In a recent paper, Michael Jacobs and Alan Devlin discuss the debate in forcing monopolists to license their IP. By licensing their IP, monopolists would increase market innovation and create a competitive environment. However, these advantages come with a significant drawback. They can decrease the IP monopolists’ motivation to invent. Ultimately, this shows tension between the short term and long term. The advantages are short term gains, while the decreased incentive is a long term phenomenon.
This complicated picture has led to the European Court of First instance and Courts in the United States to part ways on the subject. The latter are against compulsory licensing, while the former view it as within their purview. Ideals also play a significant role. The Americans believe that a judge is not in a good position to determine the terms of a compulsory license. On the other hand, Europe is all about administrative frameworks and believes market forces cannot always be trusted. From an economic standpoint, neither approach is superior. To put it bluntly, we do not know which yields better results.
Setting context aside, why would the European Courts need to interfere? A dominant firm can charge monopoly prices for licensing its IP. A lot of money could be made. By refusing to license, others could simply invent around the technology, eventually outclassing the monopolist. While there are risks with licensing, these can be reduced through license terms. Furthermore, by licensing, a dominant IP firm can ensure that its IP is firmly entrenched in the next generation of inventions.

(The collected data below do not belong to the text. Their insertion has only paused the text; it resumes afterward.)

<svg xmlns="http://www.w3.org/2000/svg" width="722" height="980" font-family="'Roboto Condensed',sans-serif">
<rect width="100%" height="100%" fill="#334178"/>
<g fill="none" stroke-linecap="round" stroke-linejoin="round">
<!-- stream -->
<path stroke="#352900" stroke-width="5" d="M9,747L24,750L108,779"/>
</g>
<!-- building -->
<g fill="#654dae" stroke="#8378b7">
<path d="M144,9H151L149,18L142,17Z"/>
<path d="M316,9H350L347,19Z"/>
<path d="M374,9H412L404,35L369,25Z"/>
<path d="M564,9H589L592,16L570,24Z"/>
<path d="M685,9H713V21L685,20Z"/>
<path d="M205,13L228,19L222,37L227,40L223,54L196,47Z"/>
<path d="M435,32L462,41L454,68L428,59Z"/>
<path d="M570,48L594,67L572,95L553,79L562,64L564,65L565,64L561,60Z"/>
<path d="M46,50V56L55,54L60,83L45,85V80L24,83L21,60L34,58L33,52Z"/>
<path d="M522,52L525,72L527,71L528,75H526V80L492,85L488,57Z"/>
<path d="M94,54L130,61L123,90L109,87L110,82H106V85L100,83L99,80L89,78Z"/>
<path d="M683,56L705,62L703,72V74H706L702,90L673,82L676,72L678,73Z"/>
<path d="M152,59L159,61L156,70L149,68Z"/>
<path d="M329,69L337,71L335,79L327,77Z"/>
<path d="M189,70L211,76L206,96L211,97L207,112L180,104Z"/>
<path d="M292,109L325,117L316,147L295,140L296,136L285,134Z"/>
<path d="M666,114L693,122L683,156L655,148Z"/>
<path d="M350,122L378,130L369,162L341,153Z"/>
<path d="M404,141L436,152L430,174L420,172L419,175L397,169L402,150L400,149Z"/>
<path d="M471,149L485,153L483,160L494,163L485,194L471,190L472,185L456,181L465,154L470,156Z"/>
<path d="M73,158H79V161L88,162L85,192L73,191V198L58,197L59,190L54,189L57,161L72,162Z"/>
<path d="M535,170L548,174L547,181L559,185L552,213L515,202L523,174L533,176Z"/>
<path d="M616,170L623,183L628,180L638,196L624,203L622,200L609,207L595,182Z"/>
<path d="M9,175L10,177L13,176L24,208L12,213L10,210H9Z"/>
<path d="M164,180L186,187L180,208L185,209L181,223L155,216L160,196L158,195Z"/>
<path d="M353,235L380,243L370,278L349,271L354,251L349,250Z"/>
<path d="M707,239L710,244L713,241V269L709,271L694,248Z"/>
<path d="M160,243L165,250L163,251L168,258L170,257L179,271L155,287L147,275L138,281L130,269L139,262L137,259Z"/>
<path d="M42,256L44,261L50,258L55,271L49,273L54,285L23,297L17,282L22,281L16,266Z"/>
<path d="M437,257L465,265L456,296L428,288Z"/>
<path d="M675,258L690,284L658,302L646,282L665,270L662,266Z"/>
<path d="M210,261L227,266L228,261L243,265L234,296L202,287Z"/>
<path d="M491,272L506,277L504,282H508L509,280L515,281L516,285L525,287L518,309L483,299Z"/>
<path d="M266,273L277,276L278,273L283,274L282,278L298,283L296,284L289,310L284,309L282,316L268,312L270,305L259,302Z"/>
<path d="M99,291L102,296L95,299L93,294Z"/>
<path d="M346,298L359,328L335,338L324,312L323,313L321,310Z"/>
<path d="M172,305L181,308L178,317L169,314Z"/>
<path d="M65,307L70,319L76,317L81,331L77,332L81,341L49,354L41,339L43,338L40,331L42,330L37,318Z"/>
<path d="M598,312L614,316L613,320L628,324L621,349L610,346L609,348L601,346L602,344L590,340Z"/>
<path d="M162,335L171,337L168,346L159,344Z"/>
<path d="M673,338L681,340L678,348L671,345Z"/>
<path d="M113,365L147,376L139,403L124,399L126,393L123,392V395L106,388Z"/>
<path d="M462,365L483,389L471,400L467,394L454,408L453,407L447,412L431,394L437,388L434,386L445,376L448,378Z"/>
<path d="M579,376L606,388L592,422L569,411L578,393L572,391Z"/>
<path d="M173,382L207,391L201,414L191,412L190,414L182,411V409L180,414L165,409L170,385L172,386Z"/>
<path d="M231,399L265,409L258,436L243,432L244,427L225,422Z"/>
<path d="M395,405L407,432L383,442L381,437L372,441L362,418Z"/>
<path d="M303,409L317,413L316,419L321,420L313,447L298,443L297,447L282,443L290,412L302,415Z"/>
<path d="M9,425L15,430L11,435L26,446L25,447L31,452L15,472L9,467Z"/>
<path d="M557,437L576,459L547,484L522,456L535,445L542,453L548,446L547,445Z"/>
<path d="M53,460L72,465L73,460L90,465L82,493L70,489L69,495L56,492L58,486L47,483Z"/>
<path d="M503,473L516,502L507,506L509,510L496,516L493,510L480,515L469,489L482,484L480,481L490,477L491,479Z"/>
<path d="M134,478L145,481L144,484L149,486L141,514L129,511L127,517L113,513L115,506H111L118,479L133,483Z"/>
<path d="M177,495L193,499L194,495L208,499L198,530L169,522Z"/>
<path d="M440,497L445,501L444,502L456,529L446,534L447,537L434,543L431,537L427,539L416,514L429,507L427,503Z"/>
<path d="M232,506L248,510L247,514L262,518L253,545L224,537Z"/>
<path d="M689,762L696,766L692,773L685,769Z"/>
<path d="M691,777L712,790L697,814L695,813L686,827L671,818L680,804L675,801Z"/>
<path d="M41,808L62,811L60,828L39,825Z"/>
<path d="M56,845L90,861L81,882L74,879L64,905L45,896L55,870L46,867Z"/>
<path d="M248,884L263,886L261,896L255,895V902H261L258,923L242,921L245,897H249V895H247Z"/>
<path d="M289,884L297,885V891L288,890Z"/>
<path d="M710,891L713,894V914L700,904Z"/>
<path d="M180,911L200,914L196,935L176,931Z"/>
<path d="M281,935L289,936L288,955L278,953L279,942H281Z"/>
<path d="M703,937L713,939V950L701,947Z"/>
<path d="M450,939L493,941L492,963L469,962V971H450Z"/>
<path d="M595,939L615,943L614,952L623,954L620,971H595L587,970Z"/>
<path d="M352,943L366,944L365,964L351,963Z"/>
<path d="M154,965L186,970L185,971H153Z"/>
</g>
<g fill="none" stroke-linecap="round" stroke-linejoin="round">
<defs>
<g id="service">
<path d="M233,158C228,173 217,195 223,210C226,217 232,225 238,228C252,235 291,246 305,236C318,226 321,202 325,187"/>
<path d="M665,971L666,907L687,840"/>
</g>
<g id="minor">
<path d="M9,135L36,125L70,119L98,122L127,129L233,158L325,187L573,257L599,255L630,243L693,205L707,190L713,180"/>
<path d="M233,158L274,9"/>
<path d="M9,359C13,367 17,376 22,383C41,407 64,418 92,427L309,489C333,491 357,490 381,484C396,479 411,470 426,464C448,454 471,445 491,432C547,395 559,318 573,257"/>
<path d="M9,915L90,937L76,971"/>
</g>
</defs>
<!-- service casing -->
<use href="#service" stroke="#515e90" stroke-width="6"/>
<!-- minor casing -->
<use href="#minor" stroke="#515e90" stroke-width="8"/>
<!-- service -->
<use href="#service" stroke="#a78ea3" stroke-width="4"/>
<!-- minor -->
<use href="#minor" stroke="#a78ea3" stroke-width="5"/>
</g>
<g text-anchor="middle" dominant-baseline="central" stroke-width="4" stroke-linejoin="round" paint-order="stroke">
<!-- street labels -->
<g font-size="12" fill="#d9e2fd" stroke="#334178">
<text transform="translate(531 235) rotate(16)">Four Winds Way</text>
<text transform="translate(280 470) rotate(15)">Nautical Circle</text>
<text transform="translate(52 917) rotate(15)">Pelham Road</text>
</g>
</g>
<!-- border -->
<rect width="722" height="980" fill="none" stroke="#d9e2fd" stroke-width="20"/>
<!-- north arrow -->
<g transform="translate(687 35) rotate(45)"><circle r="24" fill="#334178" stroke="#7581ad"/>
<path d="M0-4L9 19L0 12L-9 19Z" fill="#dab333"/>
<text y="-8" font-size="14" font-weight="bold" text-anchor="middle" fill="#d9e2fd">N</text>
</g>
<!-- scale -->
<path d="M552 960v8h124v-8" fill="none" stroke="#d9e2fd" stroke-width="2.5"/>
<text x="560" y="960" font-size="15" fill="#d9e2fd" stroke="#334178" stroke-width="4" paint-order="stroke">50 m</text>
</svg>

Even so, there are reasons why a monopolistic firm might prefer, at least for now, not to license its IP. It could be due to an uncertainty over the monopoly price. Although the IP would have a certain value in one market, it might have an even greater price in a yet unexplored/unknown setting. Hence, a monopoly price set today would allow a competitor time to find another market where it could charge a higher price. Alternatively, the firm might know the right price to charge, but might consider that the benefits are outweighed by the costs, whether in terms of enforcing the license or perhaps any advantage its competitors might receive from licensing. Jacobs and Devlin use these arguments to come to the conclusion that the monopolistic firm is in the best position to determine whether or not it should grant licenses. Courts or government agencies should have little to do with it.